____ PROVIDED ENTRIES

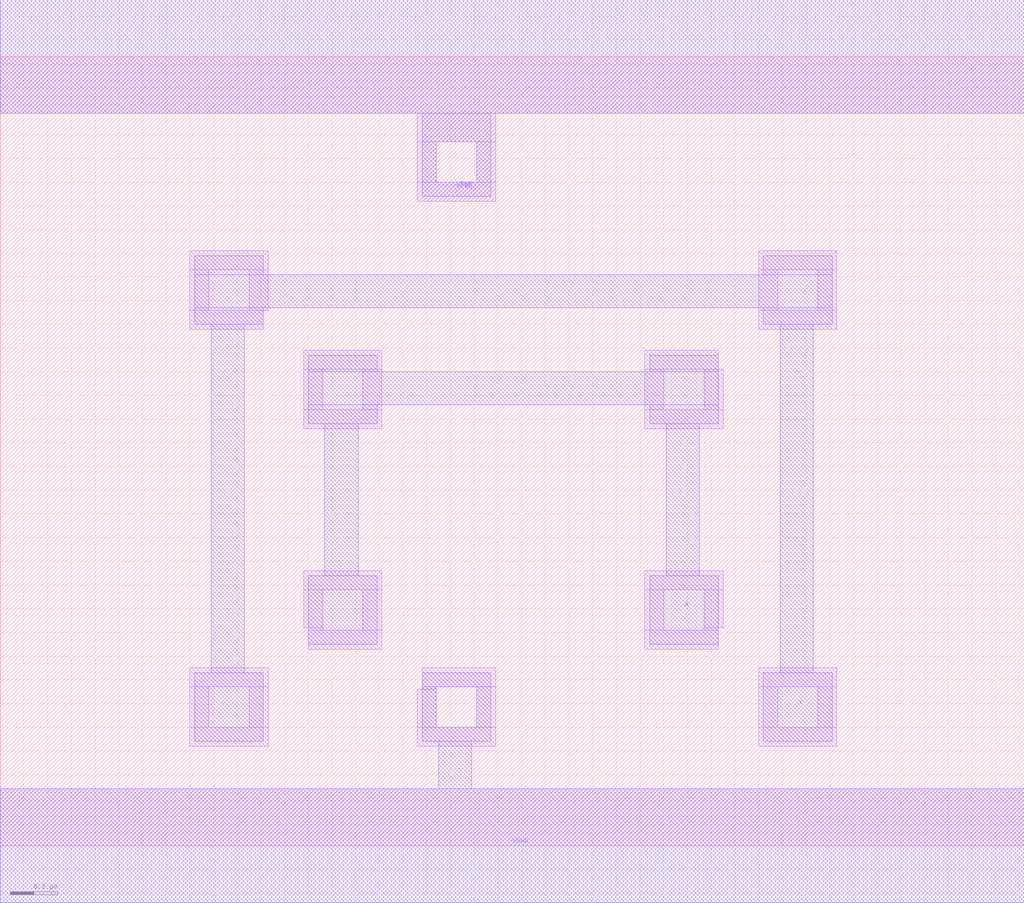
<source format=lef>
VERSION 5.7 ;
  NOWIREEXTENSIONATPIN ON ;
  DIVIDERCHAR "/" ;
  BUSBITCHARS "[]" ;
MACRO INVX4
  CLASS CORE ;
  FOREIGN INVX4 ;
  ORIGIN 0.000 0.000 ;
  SIZE 4.320 BY 3.330 ;
  SYMMETRY X Y R90 ;
  SITE unit ;
  PIN VPWR
    DIRECTION INOUT ;
    USE POWER ;
    SHAPE ABUTMENT ;
    PORT
      LAYER met1 ;
        RECT 0.000 3.090 4.320 3.570 ;
        RECT 1.780 2.970 2.070 3.090 ;
        RECT 1.780 2.800 1.840 2.970 ;
        RECT 2.010 2.800 2.070 2.970 ;
        RECT 1.780 2.740 2.070 2.800 ;
    END
    PORT
      LAYER li1 ;
        RECT 0.000 3.090 4.320 3.570 ;
        RECT 1.760 2.970 2.090 3.090 ;
        RECT 1.760 2.800 1.840 2.970 ;
        RECT 2.010 2.800 2.090 2.970 ;
        RECT 1.760 2.720 2.090 2.800 ;
    END
  END VPWR
  PIN VGND
    DIRECTION INOUT ;
    USE GROUND ;
    SHAPE ABUTMENT ;
    PORT
      LAYER met1 ;
        RECT 1.780 0.670 2.070 0.730 ;
        RECT 1.780 0.500 1.840 0.670 ;
        RECT 2.010 0.500 2.070 0.670 ;
        RECT 1.780 0.440 2.070 0.500 ;
        RECT 1.850 0.240 1.990 0.440 ;
        RECT 0.000 -0.240 4.320 0.240 ;
    END
    PORT
      LAYER li1 ;
        RECT 0.000 -0.240 4.320 0.240 ;
    END
  END VGND
  PIN Y
    DIRECTION INOUT ;
    USE SIGNAL ;
    SHAPE ABUTMENT ;
    PORT
      LAYER met1 ;
        RECT 0.820 2.410 1.110 2.490 ;
        RECT 3.220 2.410 3.510 2.490 ;
        RECT 0.820 2.270 3.510 2.410 ;
        RECT 0.820 2.200 1.110 2.270 ;
        RECT 3.220 2.200 3.510 2.270 ;
        RECT 0.890 0.730 1.030 2.200 ;
        RECT 3.290 0.730 3.430 2.200 ;
        RECT 0.820 0.440 1.110 0.730 ;
        RECT 3.220 0.440 3.510 0.730 ;
    END
  END Y
  PIN A
    DIRECTION INOUT ;
    USE SIGNAL ;
    SHAPE ABUTMENT ;
    PORT
      LAYER met1 ;
        RECT 1.300 2.000 1.590 2.070 ;
        RECT 2.740 2.000 3.030 2.070 ;
        RECT 1.300 1.860 3.030 2.000 ;
        RECT 1.300 1.780 1.590 1.860 ;
        RECT 2.740 1.780 3.030 1.860 ;
        RECT 1.370 1.140 1.510 1.780 ;
        RECT 2.810 1.140 2.950 1.780 ;
        RECT 1.300 0.850 1.590 1.140 ;
        RECT 2.740 0.850 3.030 1.140 ;
    END
  END A
  OBS
      LAYER li1 ;
        RECT 0.800 2.430 1.130 2.510 ;
        RECT 0.800 2.260 0.880 2.430 ;
        RECT 1.050 2.260 1.130 2.430 ;
        RECT 3.200 2.430 3.530 2.510 ;
        RECT 3.200 2.260 3.280 2.430 ;
        RECT 3.450 2.260 3.530 2.430 ;
        RECT 0.800 2.180 1.110 2.260 ;
        RECT 3.200 2.180 3.530 2.260 ;
        RECT 1.280 2.010 1.610 2.090 ;
        RECT 1.280 1.840 1.360 2.010 ;
        RECT 1.530 1.840 1.610 2.010 ;
        RECT 1.280 1.760 1.610 1.840 ;
        RECT 2.720 2.010 3.030 2.090 ;
        RECT 2.720 1.840 2.800 2.010 ;
        RECT 2.970 1.840 3.050 2.010 ;
        RECT 2.720 1.760 3.050 1.840 ;
        RECT 1.280 1.080 1.610 1.160 ;
        RECT 1.280 0.920 1.360 1.080 ;
        RECT 1.300 0.910 1.360 0.920 ;
        RECT 1.530 0.910 1.610 1.080 ;
        RECT 1.300 0.830 1.610 0.910 ;
        RECT 2.720 1.080 3.050 1.160 ;
        RECT 2.720 0.910 2.800 1.080 ;
        RECT 2.970 0.920 3.050 1.080 ;
        RECT 2.970 0.910 3.030 0.920 ;
        RECT 2.720 0.830 3.030 0.910 ;
        RECT 0.800 0.670 1.130 0.750 ;
        RECT 0.800 0.500 0.880 0.670 ;
        RECT 1.050 0.500 1.130 0.670 ;
        RECT 1.780 0.670 2.090 0.750 ;
        RECT 1.780 0.660 1.840 0.670 ;
        RECT 0.800 0.420 1.130 0.500 ;
        RECT 1.760 0.500 1.840 0.660 ;
        RECT 2.010 0.500 2.090 0.670 ;
        RECT 1.760 0.420 2.090 0.500 ;
        RECT 3.200 0.670 3.530 0.750 ;
        RECT 3.200 0.500 3.280 0.670 ;
        RECT 3.450 0.500 3.530 0.670 ;
        RECT 3.200 0.420 3.530 0.500 ;
  END
END INVX4
END LIBRARY


</source>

________

TASK PROMPT —
Write out exactly and only the lines that run from the start of the data above through the line containing "RECT 0.890 0.730 1.030 2.200 ;", leaving the pictures out.

EXPECTED ANSWER —
<source format=lef>
VERSION 5.7 ;
  NOWIREEXTENSIONATPIN ON ;
  DIVIDERCHAR "/" ;
  BUSBITCHARS "[]" ;
MACRO INVX4
  CLASS CORE ;
  FOREIGN INVX4 ;
  ORIGIN 0.000 0.000 ;
  SIZE 4.320 BY 3.330 ;
  SYMMETRY X Y R90 ;
  SITE unit ;
  PIN VPWR
    DIRECTION INOUT ;
    USE POWER ;
    SHAPE ABUTMENT ;
    PORT
      LAYER met1 ;
        RECT 0.000 3.090 4.320 3.570 ;
        RECT 1.780 2.970 2.070 3.090 ;
        RECT 1.780 2.800 1.840 2.970 ;
        RECT 2.010 2.800 2.070 2.970 ;
        RECT 1.780 2.740 2.070 2.800 ;
    END
    PORT
      LAYER li1 ;
        RECT 0.000 3.090 4.320 3.570 ;
        RECT 1.760 2.970 2.090 3.090 ;
        RECT 1.760 2.800 1.840 2.970 ;
        RECT 2.010 2.800 2.090 2.970 ;
        RECT 1.760 2.720 2.090 2.800 ;
    END
  END VPWR
  PIN VGND
    DIRECTION INOUT ;
    USE GROUND ;
    SHAPE ABUTMENT ;
    PORT
      LAYER met1 ;
        RECT 1.780 0.670 2.070 0.730 ;
        RECT 1.780 0.500 1.840 0.670 ;
        RECT 2.010 0.500 2.070 0.670 ;
        RECT 1.780 0.440 2.070 0.500 ;
        RECT 1.850 0.240 1.990 0.440 ;
        RECT 0.000 -0.240 4.320 0.240 ;
    END
    PORT
      LAYER li1 ;
        RECT 0.000 -0.240 4.320 0.240 ;
    END
  END VGND
  PIN Y
    DIRECTION INOUT ;
    USE SIGNAL ;
    SHAPE ABUTMENT ;
    PORT
      LAYER met1 ;
        RECT 0.820 2.410 1.110 2.490 ;
        RECT 3.220 2.410 3.510 2.490 ;
        RECT 0.820 2.270 3.510 2.410 ;
        RECT 0.820 2.200 1.110 2.270 ;
        RECT 3.220 2.200 3.510 2.270 ;
        RECT 0.890 0.730 1.030 2.200 ;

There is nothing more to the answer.